Comme je l'ai indiqué, certaines associations de consommateurs étaient opposées à la création d'un tel registre au motif qu'il pouvait être attentatoire aux libertés publiques et faire l'objet d'un usage commercial frauduleux. Ces inquiétudes peuvent être aujourd'hui levées, compte tenu des garde-fous prévus par le texte. La présidente de la CNCDH nous a d'ailleurs confirmé, dans un courrier reçu lundi, que les propositions du Gouvernement tenaient compte, pour l'essentiel, des remarques et critiques formulées par son institution.

D'autres associations de consommateurs, telle la Fédération nationale des chambres régionales du surendettement social (CRESUS) présidée par M. Jean-Louis Kiehl, sont très favorables à la création du registre, de même que la grande majorité des organisations caritatives – je les ai toutes reçues – qui assistent au quotidien les familles surendettées.

Quant aux établissements bancaires, ils sont divisés entre acteurs dominants du marché du crédit à la consommation, opposés à la création du registre, et nouveaux entrants sur ce marché, favorables à la mesure. Il sera en effet plus facile pour ceux-ci d'entrer sur le marché en disposant d'un instrument mis en place par la Banque de France qui leur permettra de vérifier la solvabilité de leurs clients et réduira ainsi considérablement leur prise de risque.

Afin de tenir compte des observations du Conseil d'État, nous avons proportionné la taille du registre à sa finalité : lutter contre le surendettement. Son objet sera limité aux crédits à la consommation, qui sont présents, je l'ai dit, dans 87 % des dossiers de surendettement.

En outre, nous avons prévu un régime de sanctions pénales afin de prévenir toute utilisation frauduleuse du registre, ainsi qu'un système de traçabilité des connexions au registre supervisé par l'Autorité de contrôle prudentiel.

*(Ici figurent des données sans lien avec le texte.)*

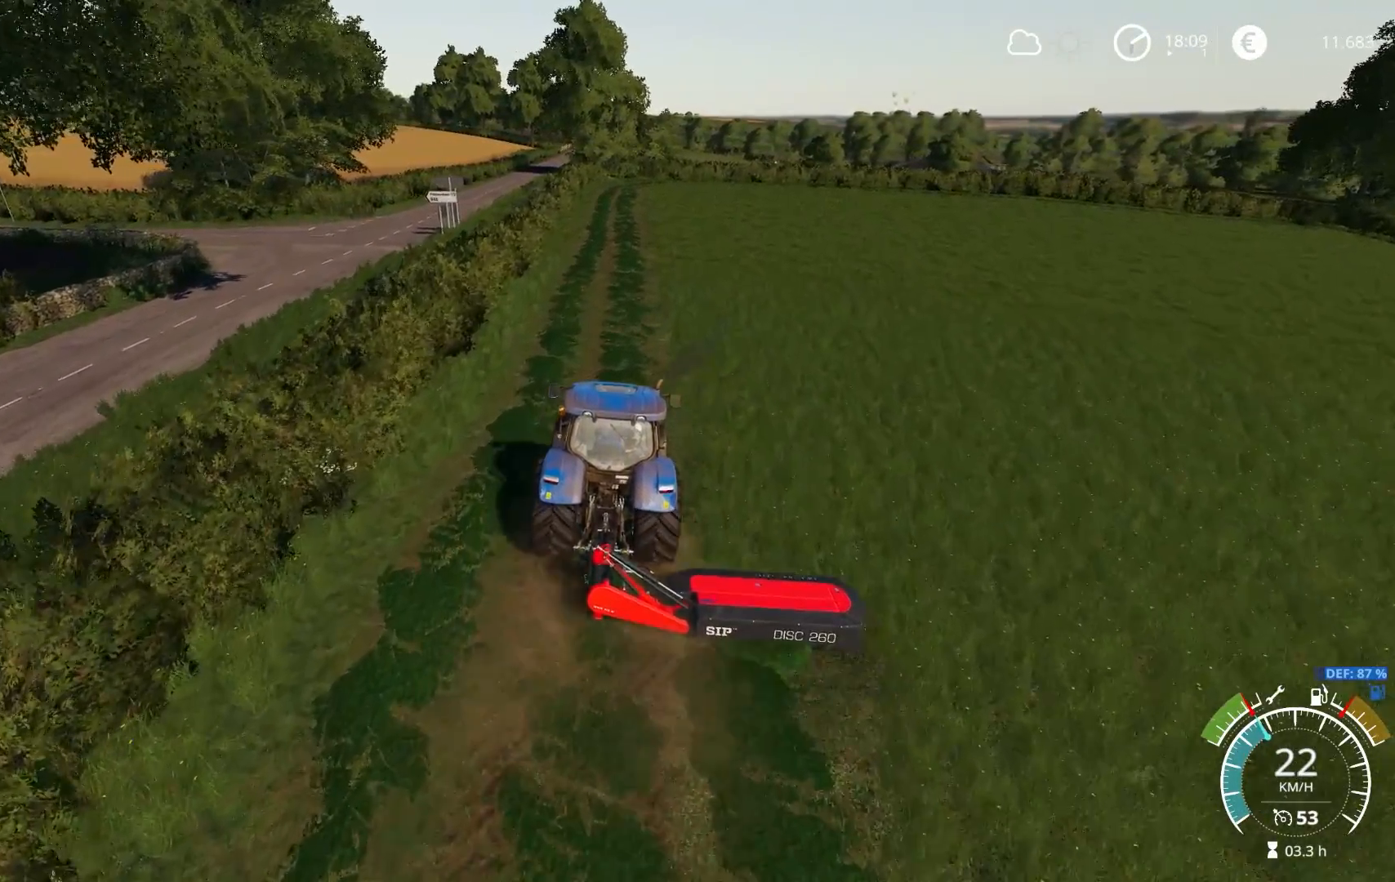
{"buttons": ["R2"], "left_stick": "right", "right_stick": "center", "events": [[117, "right_stick", "up-left"], [133, "left_stick", "right"], [217, "left_stick", "center"], [283, "right_stick", "center"], [500, "left_stick", "right"]]}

Enfin, la Banque de France travaille, en lien avec les établissements de crédit, à la définition d'un identifiant spécifique des particuliers pour les besoins du registre. À la demande de la CNIL et du Conseil d'État, nous avons accepté que le numéro d'inscription au Répertoire national d'identification des personnes physiques (NIR) – ou numéro INSEE – demeure réservé à la sphère sociale. Je me réjouis d'ailleurs que l'Union nationale des associations familiales (UNAF), elle aussi confrontée à la question du surendettement, se soit prononcée en faveur de la création du registre.

Le registre sera placé sous la responsabilité de la Banque de France. Le coût de sa mise en place est estimé entre 10 et 15 millions d'euros. Quant à son coût d'exploitation, il reviendra à ses utilisateurs exclusifs, c'est-à-dire aux établissements de crédit, de l'assumer. Le registre constitue en effet pour eux un instrument très précieux.

Je me réjouis qu'une telle création se concrétise dans le cadre du projet de loi relatif à la consommation.